Please copy out the blog post below on uploading large files to Azure blob storage in parallel, word for word and in full.

Segment Start: TEXT FOR ANALYSIS

Alright guys read carefully. This blog post explains the code
by which you can UPLOAD MULTIPLE LARGE FILEs TO AZURE BLOB IN PARALLEL
(PRECISELY BLOCK BLOB).
What I am
doing and what I am not?
1.Ask user to provide list large files and blob names to
upload in one go in parallel
2.The code will use TPL (Parallel.ForEach loop precisely) to
perform simultaneous uploads of azure blobs.
3.Code
will chop the large files into multiple blocks.
4.Every
block of file is uploading in SYNC. I am not performing any ASYNC operation while
uploading individual blocks to azure blob. (Precisely I will be using PutBlock
and PutBlockList methods).
5.However,
the UI project (In my case it is console application, also it can be either
Worker Role) calls the method of upload blob in ASYNC way with the help of
BeginInvoke and EndInvoke.
Applicable
technology -
I am
using VS2013, Azure SDK 2.3 and Storage library as “Windows Azure Storage 4.1.0”
launched on 23rd of Jun 2014.

Segment End: TEXT FOR ANALYSIS
Segment Start: STORED DATA

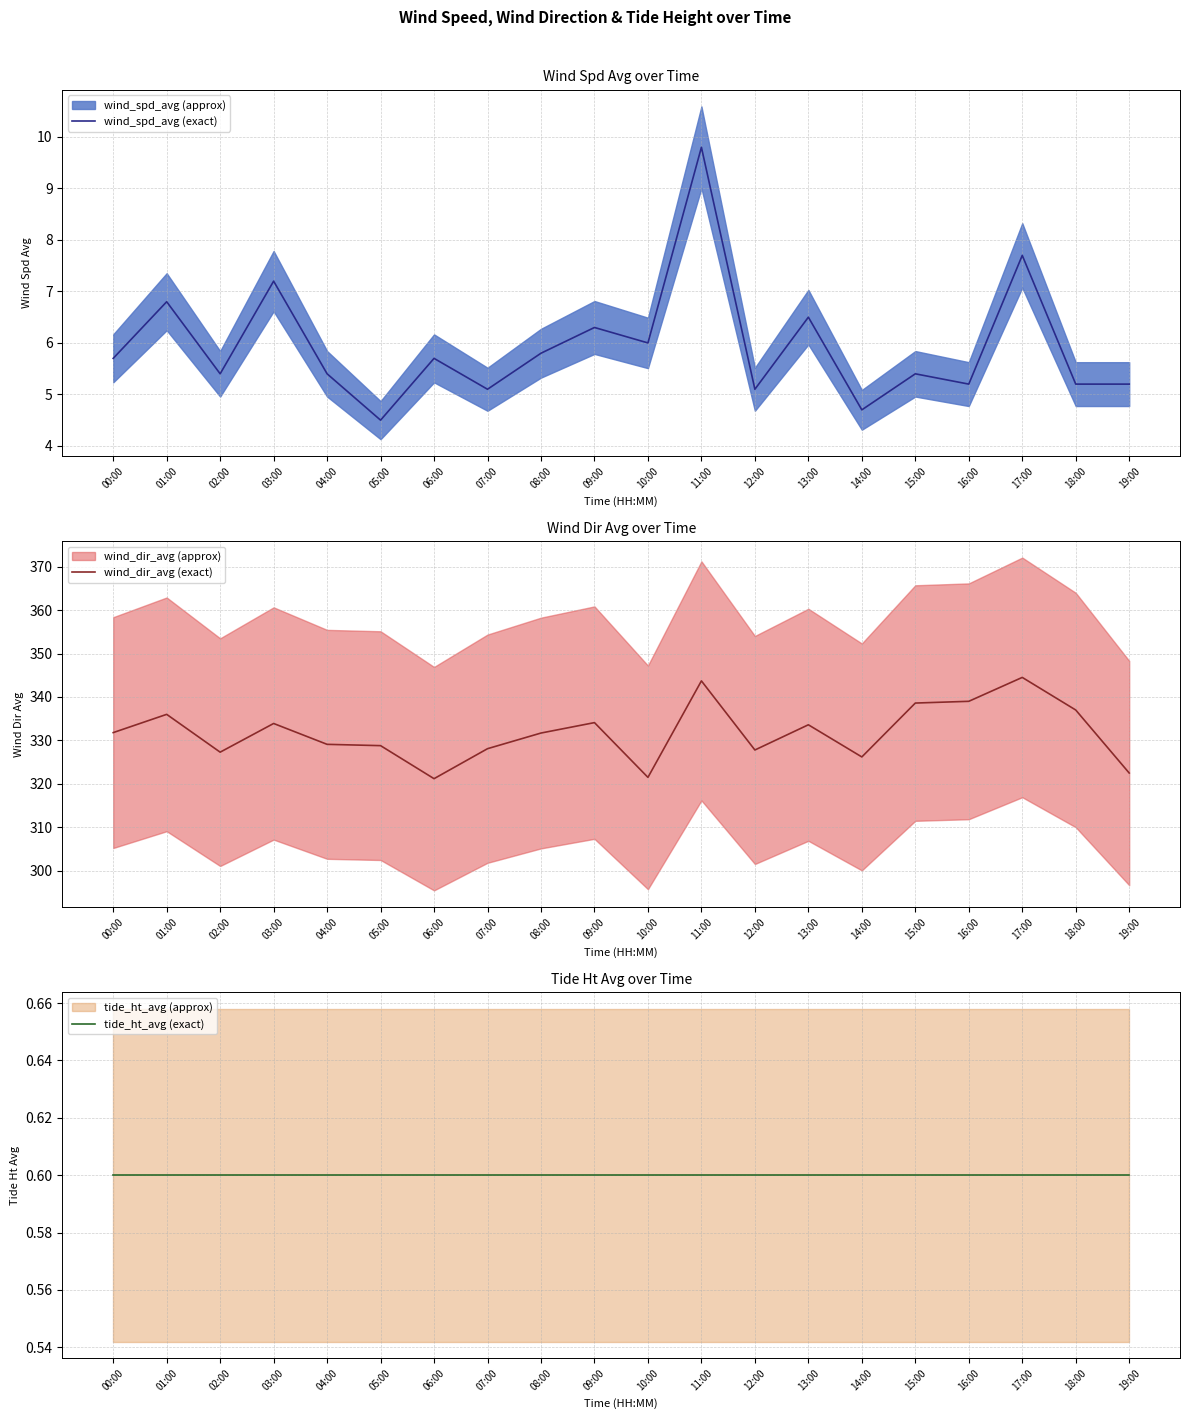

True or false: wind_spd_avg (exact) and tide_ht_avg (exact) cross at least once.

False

Segment End: STORED DATA
Segment Start: STORED DATA

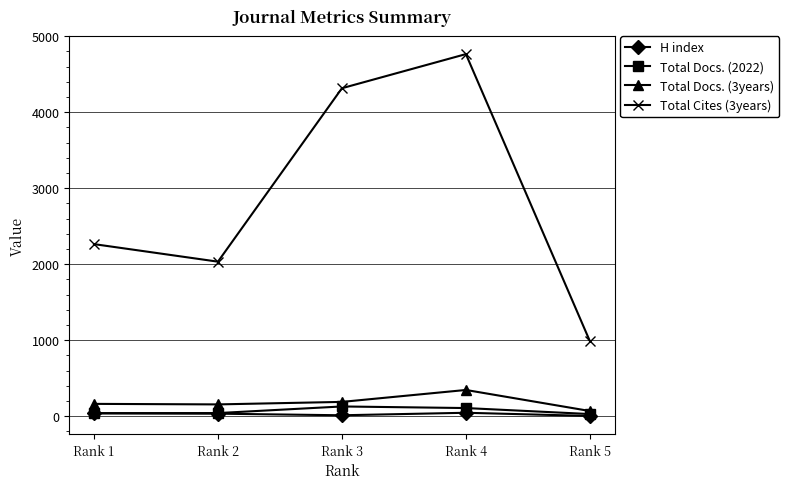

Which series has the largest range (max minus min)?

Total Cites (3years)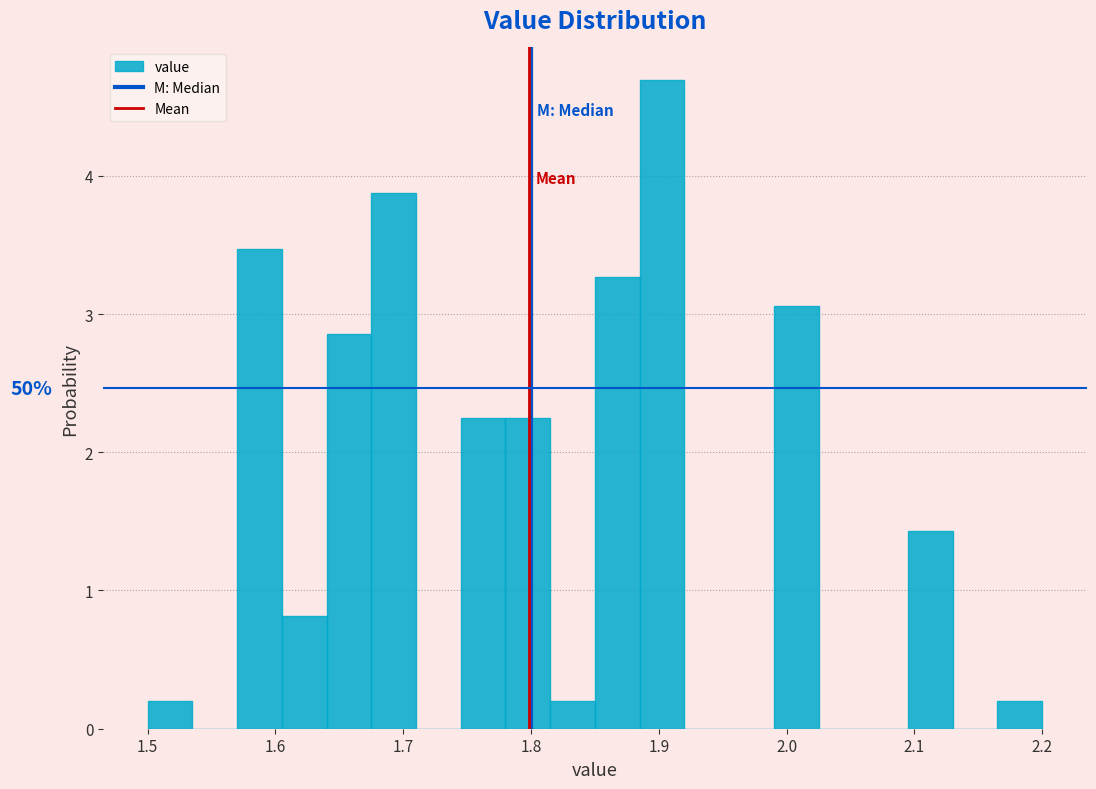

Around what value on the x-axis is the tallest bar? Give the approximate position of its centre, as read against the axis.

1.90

Segment End: STORED DATA

### OUTPUT BELOW
Alright guys read carefully. This blog post explains the code
by which you can UPLOAD MULTIPLE LARGE FILEs TO AZURE BLOB IN PARALLEL
(PRECISELY BLOCK BLOB).
What I am
doing and what I am not?
1.Ask user to provide list large files and blob names to
upload in one go in parallel
2.The code will use TPL (Parallel.ForEach loop precisely) to
perform simultaneous uploads of azure blobs.
3.Code
will chop the large files into multiple blocks.
4.Every
block of file is uploading in SYNC. I am not performing any ASYNC operation while
uploading individual blocks to azure blob. (Precisely I will be using PutBlock
and PutBlockList methods).
5.However,
the UI project (In my case it is console application, also it can be either
Worker Role) calls the method of upload blob in ASYNC way with the help of
BeginInvoke and EndInvoke.
Applicable
technology -
I am
using VS2013, Azure SDK 2.3 and Storage library as “Windows Azure Storage 4.1.0”
launched on 23rd of Jun 2014.